On 19 July 2012, the EU Supreme Court (i.e., the Court of Justice), in the Zhejiang Xinan Chemical Industrial Group Co., Ltd. case (Case C-337/09) confirmed the judgment rendered by the lower EU court, the General Court, on 17 June 2009.

The General Court had invalidated Council Regulation (EC) No 1683/2004 of 24 September 2004 imposing a definitive anti-dumping duty on imports of glyphosate originating in China1 (“Regulation 1683/2004”). It ruled that the EU institutions cannot merely rely on the existence of State shareholdership to conclude that there is significant interference by the Chinese State and refuse to grant market economy treatment (“MET”) to Zhejiang Xinan Chemical Industrial Group. Co. Ltd. (“Zheijian Xinan” or “Xinanchem”). The Council of the European Union lodged an appeal with the Court of Justice against this judgment.

Under Article 2(7)(c) of the EU Anti-Dumping Regulation, MET cannot be granted if there is significant State interference in the decisions of firms regarding prices, costs and inputs. The judgment of the Court of Justice is significant as both European Courts have now clearly stated that the fact that the Chinese State or a State body holds shares in a company does not automatically equate to State interference and a fortiori to significant State interference such that MET can be refused.

However, the European Court of Justice has also confirmed that

  • the existence of a State shareholdership raises serious doubts as to whether the company’s management is sufficiently independent of the State to be able to take decisions regarding prices, costs and inputs autonomously and in response to market signals;
  • the evidence provided by the company requesting MET must be examined before it can be determined whether there is State interference.

Strikingly, the Court of Justice has added that even if a producer has taken commercial decisions in response to market signals, MET can still be rejected if the State has significantly interfered with the operation of market forces such as when it interfered with the price of raw materials or labor. It ruled that a twofold determination needs to be made. The determinations whether

  1. the company applying for MET took commercial decisions in response to market signals and
  2. the State interfered with market forces

must be based on a case-by-case analysis taking into account the evidence submitted by the company applying for MET. In making this assessment, the EU institutions must examine the evidence with all due care in order to determine whether it is sufficient to show that this company satisfies the two criteria mentioned above.

Both Courts have further emphasized that

  1. it is the company applying for MET that bears the burden to prove that the conditions set in Article 2(7)(c) of the Anti-Dumping Regulation to obtain MET is met;
  2. the need for the EU institutions to examine the evidence submitted by the MET applicant leaves intact the wide discretion enjoyed by those institutions in assessing that evidence.

Thus, the judgment of the European Court of Justice prevents the EU institutions from taking a “short-cut” in denying MET by relying only on shareholdership.

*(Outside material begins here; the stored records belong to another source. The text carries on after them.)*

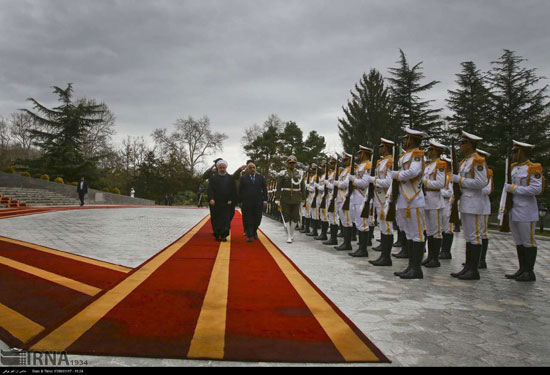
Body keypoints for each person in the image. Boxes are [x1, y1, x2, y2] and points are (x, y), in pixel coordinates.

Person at [502, 141, 544, 282]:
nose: (513, 155)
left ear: (521, 152)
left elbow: (536, 189)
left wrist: (513, 188)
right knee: (518, 241)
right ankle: (522, 269)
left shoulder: (533, 168)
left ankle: (529, 272)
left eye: (515, 152)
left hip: (526, 210)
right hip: (514, 209)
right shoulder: (513, 168)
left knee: (528, 241)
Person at [450, 131, 489, 281]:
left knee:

However, the burden of roof that rests on the applicant for MET and the discretion of the EU institutions in the case-by-case analysis on the existence of State interference mean that the granting MET will likely continue to be the rule rather than the exception. One also has to bear in mind that the absence of State interference is only one of the 5 criteria that must all be met for MET to be achieved. Two of these criteria, i.e., the existence accounting records kept in accordance with international accounting standards or the existence of production costs / financial situations are that are not subject to significant distortions carried over from the non-market economy system (read: the existence of subsidies) will likely remain significant stumbling-stones for Chinese companies to obtain MET.